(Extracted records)

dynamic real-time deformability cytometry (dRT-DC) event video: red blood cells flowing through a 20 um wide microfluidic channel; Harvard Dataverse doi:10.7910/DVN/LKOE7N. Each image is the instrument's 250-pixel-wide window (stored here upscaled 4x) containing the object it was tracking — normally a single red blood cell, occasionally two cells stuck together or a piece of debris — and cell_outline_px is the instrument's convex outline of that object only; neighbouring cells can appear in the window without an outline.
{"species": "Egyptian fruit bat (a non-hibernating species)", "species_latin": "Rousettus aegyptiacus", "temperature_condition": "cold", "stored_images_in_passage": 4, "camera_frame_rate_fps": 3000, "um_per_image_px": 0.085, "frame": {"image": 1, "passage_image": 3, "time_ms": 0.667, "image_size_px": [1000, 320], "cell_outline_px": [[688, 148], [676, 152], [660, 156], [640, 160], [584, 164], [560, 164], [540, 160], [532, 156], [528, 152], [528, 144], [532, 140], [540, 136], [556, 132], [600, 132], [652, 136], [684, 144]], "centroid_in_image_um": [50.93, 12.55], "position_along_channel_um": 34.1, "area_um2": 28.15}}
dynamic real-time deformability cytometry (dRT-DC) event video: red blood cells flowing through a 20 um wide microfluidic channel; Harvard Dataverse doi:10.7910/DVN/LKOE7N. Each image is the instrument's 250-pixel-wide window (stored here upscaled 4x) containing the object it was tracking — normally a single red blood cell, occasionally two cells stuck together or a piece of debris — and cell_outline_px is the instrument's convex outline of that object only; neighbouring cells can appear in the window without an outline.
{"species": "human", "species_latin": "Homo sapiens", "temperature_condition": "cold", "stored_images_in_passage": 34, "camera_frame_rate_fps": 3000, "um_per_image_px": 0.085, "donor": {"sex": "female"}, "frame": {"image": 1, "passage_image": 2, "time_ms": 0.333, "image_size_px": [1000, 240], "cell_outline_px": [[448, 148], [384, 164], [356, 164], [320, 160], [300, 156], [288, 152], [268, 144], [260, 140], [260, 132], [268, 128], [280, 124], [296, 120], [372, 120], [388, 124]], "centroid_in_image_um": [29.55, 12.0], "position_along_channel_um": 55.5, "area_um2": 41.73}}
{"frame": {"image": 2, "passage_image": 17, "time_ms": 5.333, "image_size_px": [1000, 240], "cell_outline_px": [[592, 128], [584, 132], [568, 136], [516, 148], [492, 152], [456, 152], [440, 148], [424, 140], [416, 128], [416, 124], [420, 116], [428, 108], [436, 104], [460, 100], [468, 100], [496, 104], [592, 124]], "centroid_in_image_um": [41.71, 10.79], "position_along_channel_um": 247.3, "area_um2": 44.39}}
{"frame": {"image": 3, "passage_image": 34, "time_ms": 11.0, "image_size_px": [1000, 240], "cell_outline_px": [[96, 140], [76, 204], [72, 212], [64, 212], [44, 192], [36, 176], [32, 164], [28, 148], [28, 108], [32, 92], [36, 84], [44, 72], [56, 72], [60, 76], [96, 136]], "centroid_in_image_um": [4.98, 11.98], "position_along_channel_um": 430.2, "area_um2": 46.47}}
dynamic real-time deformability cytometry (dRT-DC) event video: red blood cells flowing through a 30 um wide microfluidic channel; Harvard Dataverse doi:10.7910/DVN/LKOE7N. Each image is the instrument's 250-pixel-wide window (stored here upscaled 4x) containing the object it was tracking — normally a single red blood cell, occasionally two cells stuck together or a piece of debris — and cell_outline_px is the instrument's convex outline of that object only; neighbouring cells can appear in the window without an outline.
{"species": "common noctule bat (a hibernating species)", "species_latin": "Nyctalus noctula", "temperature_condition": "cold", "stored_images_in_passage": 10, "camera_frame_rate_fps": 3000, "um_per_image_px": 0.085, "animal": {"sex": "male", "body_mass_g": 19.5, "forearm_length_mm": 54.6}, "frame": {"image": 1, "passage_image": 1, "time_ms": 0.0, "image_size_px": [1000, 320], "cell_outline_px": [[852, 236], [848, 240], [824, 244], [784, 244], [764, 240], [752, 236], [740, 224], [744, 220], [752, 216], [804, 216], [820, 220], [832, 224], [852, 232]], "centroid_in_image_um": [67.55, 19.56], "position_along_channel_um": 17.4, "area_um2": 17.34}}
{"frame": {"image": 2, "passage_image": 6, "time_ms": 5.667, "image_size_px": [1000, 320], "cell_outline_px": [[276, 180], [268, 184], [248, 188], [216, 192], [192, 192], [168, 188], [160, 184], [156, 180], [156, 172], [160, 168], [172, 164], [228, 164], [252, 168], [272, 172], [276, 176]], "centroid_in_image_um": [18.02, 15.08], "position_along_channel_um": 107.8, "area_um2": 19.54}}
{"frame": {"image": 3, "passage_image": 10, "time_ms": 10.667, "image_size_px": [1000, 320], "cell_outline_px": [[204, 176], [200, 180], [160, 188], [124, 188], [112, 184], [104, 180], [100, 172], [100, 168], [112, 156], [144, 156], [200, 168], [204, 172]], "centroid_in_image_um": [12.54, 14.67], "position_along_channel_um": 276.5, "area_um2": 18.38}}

*GIVEN PROBLEM*
Write the data from above out again, exactly.

*TASK RESPONSE*
dynamic real-time deformability cytometry (dRT-DC) event video: red blood cells flowing through a 20 um wide microfluidic channel; Harvard Dataverse doi:10.7910/DVN/LKOE7N. Each image is the instrument's 250-pixel-wide window (stored here upscaled 4x) containing the object it was tracking — normally a single red blood cell, occasionally two cells stuck together or a piece of debris — and cell_outline_px is the instrument's convex outline of that object only; neighbouring cells can appear in the window without an outline.
{"species": "Egyptian fruit bat (a non-hibernating species)", "species_latin": "Rousettus aegyptiacus", "temperature_condition": "cold", "stored_images_in_passage": 4, "camera_frame_rate_fps": 3000, "um_per_image_px": 0.085, "frame": {"image": 1, "passage_image": 3, "time_ms": 0.667, "image_size_px": [1000, 320], "cell_outline_px": [[688, 148], [676, 152], [660, 156], [640, 160], [584, 164], [560, 164], [540, 160], [532, 156], [528, 152], [528, 144], [532, 140], [540, 136], [556, 132], [600, 132], [652, 136], [684, 144]], "centroid_in_image_um": [50.93, 12.55], "position_along_channel_um": 34.1, "area_um2": 28.15}}
dynamic real-time deformability cytometry (dRT-DC) event video: red blood cells flowing through a 20 um wide microfluidic channel; Harvard Dataverse doi:10.7910/DVN/LKOE7N. Each image is the instrument's 250-pixel-wide window (stored here upscaled 4x) containing the object it was tracking — normally a single red blood cell, occasionally two cells stuck together or a piece of debris — and cell_outline_px is the instrument's convex outline of that object only; neighbouring cells can appear in the window without an outline.
{"species": "human", "species_latin": "Homo sapiens", "temperature_condition": "cold", "stored_images_in_passage": 34, "camera_frame_rate_fps": 3000, "um_per_image_px": 0.085, "donor": {"sex": "female"}, "frame": {"image": 1, "passage_image": 2, "time_ms": 0.333, "image_size_px": [1000, 240], "cell_outline_px": [[448, 148], [384, 164], [356, 164], [320, 160], [300, 156], [288, 152], [268, 144], [260, 140], [260, 132], [268, 128], [280, 124], [296, 120], [372, 120], [388, 124]], "centroid_in_image_um": [29.55, 12.0], "position_along_channel_um": 55.5, "area_um2": 41.73}}
{"frame": {"image": 2, "passage_image": 17, "time_ms": 5.333, "image_size_px": [1000, 240], "cell_outline_px": [[592, 128], [584, 132], [568, 136], [516, 148], [492, 152], [456, 152], [440, 148], [424, 140], [416, 128], [416, 124], [420, 116], [428, 108], [436, 104], [460, 100], [468, 100], [496, 104], [592, 124]], "centroid_in_image_um": [41.71, 10.79], "position_along_channel_um": 247.3, "area_um2": 44.39}}
{"frame": {"image": 3, "passage_image": 34, "time_ms": 11.0, "image_size_px": [1000, 240], "cell_outline_px": [[96, 140], [76, 204], [72, 212], [64, 212], [44, 192], [36, 176], [32, 164], [28, 148], [28, 108], [32, 92], [36, 84], [44, 72], [56, 72], [60, 76], [96, 136]], "centroid_in_image_um": [4.98, 11.98], "position_along_channel_um": 430.2, "area_um2": 46.47}}
dynamic real-time deformability cytometry (dRT-DC) event video: red blood cells flowing through a 30 um wide microfluidic channel; Harvard Dataverse doi:10.7910/DVN/LKOE7N. Each image is the instrument's 250-pixel-wide window (stored here upscaled 4x) containing the object it was tracking — normally a single red blood cell, occasionally two cells stuck together or a piece of debris — and cell_outline_px is the instrument's convex outline of that object only; neighbouring cells can appear in the window without an outline.
{"species": "common noctule bat (a hibernating species)", "species_latin": "Nyctalus noctula", "temperature_condition": "cold", "stored_images_in_passage": 10, "camera_frame_rate_fps": 3000, "um_per_image_px": 0.085, "animal": {"sex": "male", "body_mass_g": 19.5, "forearm_length_mm": 54.6}, "frame": {"image": 1, "passage_image": 1, "time_ms": 0.0, "image_size_px": [1000, 320], "cell_outline_px": [[852, 236], [848, 240], [824, 244], [784, 244], [764, 240], [752, 236], [740, 224], [744, 220], [752, 216], [804, 216], [820, 220], [832, 224], [852, 232]], "centroid_in_image_um": [67.55, 19.56], "position_along_channel_um": 17.4, "area_um2": 17.34}}
{"frame": {"image": 2, "passage_image": 6, "time_ms": 5.667, "image_size_px": [1000, 320], "cell_outline_px": [[276, 180], [268, 184], [248, 188], [216, 192], [192, 192], [168, 188], [160, 184], [156, 180], [156, 172], [160, 168], [172, 164], [228, 164], [252, 168], [272, 172], [276, 176]], "centroid_in_image_um": [18.02, 15.08], "position_along_channel_um": 107.8, "area_um2": 19.54}}
{"frame": {"image": 3, "passage_image": 10, "time_ms": 10.667, "image_size_px": [1000, 320], "cell_outline_px": [[204, 176], [200, 180], [160, 188], [124, 188], [112, 184], [104, 180], [100, 172], [100, 168], [112, 156], [144, 156], [200, 168], [204, 172]], "centroid_in_image_um": [12.54, 14.67], "position_along_channel_um": 276.5, "area_um2": 18.38}}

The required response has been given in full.